The Qatar Stock Exchange (QSE) is hopeful of making it to the "developed" market category from the present "emerging" market status, having consistently upgraded its product and legislative framework.
This expectation was aired by QSE chief executive Rashid bin Ali al-Mansoori, after the Qatar Financial Market Authority (QFMA) approved amendments of the QSE Rulebook relating to market makers, liquidity providers and disclosure of financial and non-financial statements for companies listed on the QSE through the unified electronic disclosure system.
"All these and other initiatives aim to raise Qatar's rating from an emerging market to an advanced market that attracts investments," said al-Mansoori, who has been echoing this view since 2016.

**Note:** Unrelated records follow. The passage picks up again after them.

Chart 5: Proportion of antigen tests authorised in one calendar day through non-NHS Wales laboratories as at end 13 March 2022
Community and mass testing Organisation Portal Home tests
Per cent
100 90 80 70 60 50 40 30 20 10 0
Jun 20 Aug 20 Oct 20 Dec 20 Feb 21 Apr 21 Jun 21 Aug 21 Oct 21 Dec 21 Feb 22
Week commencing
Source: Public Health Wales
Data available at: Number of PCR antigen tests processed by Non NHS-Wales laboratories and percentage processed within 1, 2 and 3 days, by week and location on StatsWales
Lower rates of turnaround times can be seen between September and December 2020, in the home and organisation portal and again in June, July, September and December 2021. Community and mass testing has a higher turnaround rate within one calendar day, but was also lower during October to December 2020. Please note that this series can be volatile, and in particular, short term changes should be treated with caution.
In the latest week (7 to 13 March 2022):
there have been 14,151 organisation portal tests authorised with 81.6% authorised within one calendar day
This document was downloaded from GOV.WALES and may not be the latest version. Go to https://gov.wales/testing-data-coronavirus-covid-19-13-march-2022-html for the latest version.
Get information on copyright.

Market sources said from a regulatory certainty and the country’s macroeconomic perspectives, the QSE has necessary grounds for becoming developed market status but more is needed to ensure "sufficient" conditions are met.
The omnibus account, introduction of derivatives and multi-currency accounts and allowing of foreign brokers as well as booking building in the primary market, apart from further deepening and broadening of the market, which are now in the various stages of development should make the QSE into "developed" market status in the future.
They said the steady pace of reforms and the global investors' penchant for strong potential has rather masked the geopolitical risks relating to the local bourse.
The QSE has become a focus of interest for many foreign investment portfolios from the US, Europe and Asia and it has readied its infrastructure to admit new firms and instruments.
The foreign ownership limit increase has strengthened the position of the Qatari companies listed on MSCI and S&P emerging markets indices and the FTSE Russell secondary emerging market index.
In October last year, it introduced margin trading, which allows investors to borrow money from a broker purchase stocks. The bourse has already introduced liquidity provision.
The QSE, which was the first bourse in the region to introduce delivery-versus-payment system, by which payments take place simultaneously with deliveries, is also making environment social governance (ESG) reporting mandatory for the listed companies.
The QSE is among the first stock exchanges in the world to encourage transparency and disclosure by promoting digitalisation of ESG data. It is now in the process of developing a sustainability benchmark index for the listed companies as the country has promising potential to be a niche ESG market in the region.
Finding that investors worldwide are increasingly incorporating sustainability factors into their investment decisions, the QSE is convinced that companies that effectively communicate their sustainability strategies will improve their capital raising abilities and have an overall competitive advantage.
The QSE-listed stocks became a more attractive proposition for foreign investors following the introduction of responsible investment mandates, with ESG reporting soon becoming mandatory for all listings, said a joint report of the Qatar Financial Center and Refinitiv.